I don’t see how inflicting massive collateral damage on more counties would prevent other countries from getting nukes. Not unless you think having nukes allows you to rule the world with an iron fist forever. It’s not a death star or anything. And once they got them I think they’d be much more likely to use them.
Maybe not with 1945 era fission weapons. 15 years later in 1960, if the USA had been the only country with tens of thousands of megaton class devices (say, because Europe and the USSR were in ruins already), it seems like it could.
It would maintain hundreds of military bases around the world and every country that doesn’t want to be destroyed would have to submit to inspections.
The industrial effort needed to make thousands of megaton class weapons and their delivery system can’t be hidden - one bomb, maybe. Not the hundreds or thousands it would take to threaten the USA with MAD, however.

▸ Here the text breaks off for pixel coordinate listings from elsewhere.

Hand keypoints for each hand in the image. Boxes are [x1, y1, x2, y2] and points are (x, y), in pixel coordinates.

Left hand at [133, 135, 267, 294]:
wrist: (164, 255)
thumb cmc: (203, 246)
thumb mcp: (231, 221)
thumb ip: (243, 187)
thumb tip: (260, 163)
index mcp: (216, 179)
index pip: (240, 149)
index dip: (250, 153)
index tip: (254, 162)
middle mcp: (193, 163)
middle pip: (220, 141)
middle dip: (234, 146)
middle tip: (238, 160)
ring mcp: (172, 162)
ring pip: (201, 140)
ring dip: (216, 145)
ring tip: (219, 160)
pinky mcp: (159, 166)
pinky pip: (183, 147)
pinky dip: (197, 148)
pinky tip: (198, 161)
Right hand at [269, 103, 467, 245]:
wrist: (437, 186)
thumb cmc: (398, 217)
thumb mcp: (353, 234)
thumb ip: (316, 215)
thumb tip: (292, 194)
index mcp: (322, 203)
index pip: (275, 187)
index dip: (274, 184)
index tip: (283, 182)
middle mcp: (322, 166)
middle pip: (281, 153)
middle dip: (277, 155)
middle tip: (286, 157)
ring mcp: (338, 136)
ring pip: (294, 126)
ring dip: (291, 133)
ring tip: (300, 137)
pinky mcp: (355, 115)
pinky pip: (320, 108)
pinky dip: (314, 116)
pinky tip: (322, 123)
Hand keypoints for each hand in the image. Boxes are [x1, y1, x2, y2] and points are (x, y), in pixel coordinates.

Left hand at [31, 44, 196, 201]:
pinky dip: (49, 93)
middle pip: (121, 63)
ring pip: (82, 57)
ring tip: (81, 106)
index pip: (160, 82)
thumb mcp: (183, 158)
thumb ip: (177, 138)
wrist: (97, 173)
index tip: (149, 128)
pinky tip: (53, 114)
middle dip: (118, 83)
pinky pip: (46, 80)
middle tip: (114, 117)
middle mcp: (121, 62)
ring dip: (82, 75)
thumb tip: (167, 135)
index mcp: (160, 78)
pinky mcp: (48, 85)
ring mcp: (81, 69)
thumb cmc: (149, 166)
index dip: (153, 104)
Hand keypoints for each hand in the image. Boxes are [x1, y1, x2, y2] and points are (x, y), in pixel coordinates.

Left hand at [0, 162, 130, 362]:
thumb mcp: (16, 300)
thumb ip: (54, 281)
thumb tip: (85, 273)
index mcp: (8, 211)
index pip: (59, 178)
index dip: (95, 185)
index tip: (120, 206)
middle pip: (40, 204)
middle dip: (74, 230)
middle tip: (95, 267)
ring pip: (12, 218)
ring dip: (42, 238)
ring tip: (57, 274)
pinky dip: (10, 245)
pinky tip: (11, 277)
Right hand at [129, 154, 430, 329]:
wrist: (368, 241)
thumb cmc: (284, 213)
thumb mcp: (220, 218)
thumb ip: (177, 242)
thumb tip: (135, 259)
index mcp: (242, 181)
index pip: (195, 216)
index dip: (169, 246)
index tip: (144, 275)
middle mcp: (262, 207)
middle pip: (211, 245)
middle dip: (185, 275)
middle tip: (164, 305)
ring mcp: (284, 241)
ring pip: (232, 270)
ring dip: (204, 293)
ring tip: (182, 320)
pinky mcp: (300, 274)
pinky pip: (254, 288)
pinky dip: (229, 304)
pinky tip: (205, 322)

So in this scenario, any country that develops a few primitive nukes, and doesn’t surrender and pay a penalty immediate, gets nuked in retaliation.
Hanford, not Hartford.
Thank God this didn’t happen. That doesn’t sound like the kind of world I’d want to live in. And I’m an American.
What you’re saying is, the United States destroys roughly half the Northern Hemisphere, builds thousands of nuclear weapons to defend itself against what you yourself said wouldn’t happen (the USSR would be a burning pit, after all)
And do we let the British build bombs? After all, they were actually in front of the U.S. with the Tube Alloys Project, and they’re our buddies. Or can we not trust any other nation with the Bomb because the government might become unfriendly in the future.
But as long as we’ve changed the equation from using two primitive nukes on the 500,000-700,00 people in Hiroshima and Nagasaki to end a war to using nukes on literally hundreds of millions of people to prevent another one, why stop at just deterrence?
How about the civil war in China between the Kuomintang and the Communists? They both sided with us against Japan, but Commies are Commies, so let’s give Chiang Kai-Shek a hand and drop a few bombs in 1946. Remember the pesky Arabs who didn’t like the establishment of Israel in 1948? We could have taught them a lesson right then, and I bet they wouldn’t have acted up ever again. And our brave British and French allies had a few quarrels with their overseas territories in the 1950s and '60s. We could help a buddy out.
I’ll wait while the OP ponders the effects of his Pax Americana and the rest of pray for Klaatu and Gort to arrive.
We’ve barely touched on the other half of the premise: a cease fire between the U.S. and Japan. Shall we turn our attention to that?
As an RTS player, where the dots on the map are just numbers in a computer, this is a completely reasonable thing to do. I can imagine that planners in very high command - Pentagon level, etc - see the lives of both their own citizens and the citizens of other countries as being little more than dots on a map as well.
After all, every dot on your map is going to die eventually - they might as well accomplish something for you. Or people at that level can rationalize it other ways.
Are you asking these questions as a way to develop strategy for an RTS game? In that case, maybe you should ask the mods to move it over to the Game Room.
If you’re asking this as a human being, I suggest you delve into the work ofHerman Kahn, the real-life strategist for the Rand Corp., who was at least a partial inspiration for both Professor Groeteschele in Fail Safe, and Dr. Strangelove.
It seemed to be the former. Probably best to have this sent over to the Game Room Asia has nothing to do with real history.